- Job -
Each record below is to be output with no change at all.

[Dataset entries]
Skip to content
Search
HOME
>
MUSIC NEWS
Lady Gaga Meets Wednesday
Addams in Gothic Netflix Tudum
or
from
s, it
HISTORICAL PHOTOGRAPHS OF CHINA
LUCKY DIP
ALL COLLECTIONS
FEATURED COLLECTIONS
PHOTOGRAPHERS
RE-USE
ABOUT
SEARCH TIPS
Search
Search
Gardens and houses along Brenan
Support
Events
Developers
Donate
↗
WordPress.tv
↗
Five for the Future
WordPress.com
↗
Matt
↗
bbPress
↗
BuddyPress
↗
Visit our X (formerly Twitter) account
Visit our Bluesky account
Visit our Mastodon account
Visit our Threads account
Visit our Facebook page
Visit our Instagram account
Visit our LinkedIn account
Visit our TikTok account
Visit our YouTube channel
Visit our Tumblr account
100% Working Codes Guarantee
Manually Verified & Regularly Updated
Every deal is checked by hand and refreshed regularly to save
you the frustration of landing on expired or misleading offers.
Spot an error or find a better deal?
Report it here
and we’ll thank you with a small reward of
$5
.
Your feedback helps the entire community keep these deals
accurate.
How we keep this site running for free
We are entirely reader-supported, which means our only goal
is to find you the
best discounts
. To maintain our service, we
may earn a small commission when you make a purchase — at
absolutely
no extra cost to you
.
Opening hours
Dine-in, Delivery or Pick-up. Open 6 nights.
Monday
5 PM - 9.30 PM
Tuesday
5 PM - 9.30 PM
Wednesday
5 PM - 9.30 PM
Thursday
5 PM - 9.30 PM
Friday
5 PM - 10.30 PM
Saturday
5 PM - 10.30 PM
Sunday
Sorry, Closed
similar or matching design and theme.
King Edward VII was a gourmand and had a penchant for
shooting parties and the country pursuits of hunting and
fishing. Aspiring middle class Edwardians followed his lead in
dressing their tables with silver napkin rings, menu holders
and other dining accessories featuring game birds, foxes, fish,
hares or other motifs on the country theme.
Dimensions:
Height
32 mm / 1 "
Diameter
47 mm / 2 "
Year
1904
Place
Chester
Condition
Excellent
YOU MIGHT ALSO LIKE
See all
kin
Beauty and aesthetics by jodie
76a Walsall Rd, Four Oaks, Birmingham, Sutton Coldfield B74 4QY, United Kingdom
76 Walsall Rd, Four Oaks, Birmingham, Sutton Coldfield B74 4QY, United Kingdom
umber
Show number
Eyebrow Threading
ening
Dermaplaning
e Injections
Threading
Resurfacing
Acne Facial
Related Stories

- Your response -
Skip to content
Search
HOME
>
MUSIC NEWS
Lady Gaga Meets Wednesday
Addams in Gothic Netflix Tudum
or
from
s, it
HISTORICAL PHOTOGRAPHS OF CHINA
LUCKY DIP
ALL COLLECTIONS
FEATURED COLLECTIONS
PHOTOGRAPHERS
RE-USE
ABOUT
SEARCH TIPS
Search
Search
Gardens and houses along Brenan
Support
Events
Developers
Donate
↗
WordPress.tv
↗
Five for the Future
WordPress.com
↗
Matt
↗
bbPress
↗
BuddyPress
↗
Visit our X (formerly Twitter) account
Visit our Bluesky account
Visit our Mastodon account
Visit our Threads account
Visit our Facebook page
Visit our Instagram account
Visit our LinkedIn account
Visit our TikTok account
Visit our YouTube channel
Visit our Tumblr account
100% Working Codes Guarantee
Manually Verified & Regularly Updated
Every deal is checked by hand and refreshed regularly to save
you the frustration of landing on expired or misleading offers.
Spot an error or find a better deal?
Report it here
and we’ll thank you with a small reward of
$5
.
Your feedback helps the entire community keep these deals
accurate.
How we keep this site running for free
We are entirely reader-supported, which means our only goal
is to find you the
best discounts
. To maintain our service, we
may earn a small commission when you make a purchase — at
absolutely
no extra cost to you
.
Opening hours
Dine-in, Delivery or Pick-up. Open 6 nights.
Monday
5 PM - 9.30 PM
Tuesday
5 PM - 9.30 PM
Wednesday
5 PM - 9.30 PM
Thursday
5 PM - 9.30 PM
Friday
5 PM - 10.30 PM
Saturday
5 PM - 10.30 PM
Sunday
Sorry, Closed
similar or matching design and theme.
King Edward VII was a gourmand and had a penchant for
shooting parties and the country pursuits of hunting and
fishing. Aspiring middle class Edwardians followed his lead in
dressing their tables with silver napkin rings, menu holders
and other dining accessories featuring game birds, foxes, fish,
hares or other motifs on the country theme.
Dimensions:
Height
32 mm / 1 "
Diameter
47 mm / 2 "
Year
1904
Place
Chester
Condition
Excellent
YOU MIGHT ALSO LIKE
See all
kin
Beauty and aesthetics by jodie
76a Walsall Rd, Four Oaks, Birmingham, Sutton Coldfield B74 4QY, United Kingdom
76 Walsall Rd, Four Oaks, Birmingham, Sutton Coldfield B74 4QY, United Kingdom
umber
Show number
Eyebrow Threading
ening
Dermaplaning
e Injections
Threading
Resurfacing
Acne Facial
Related Stories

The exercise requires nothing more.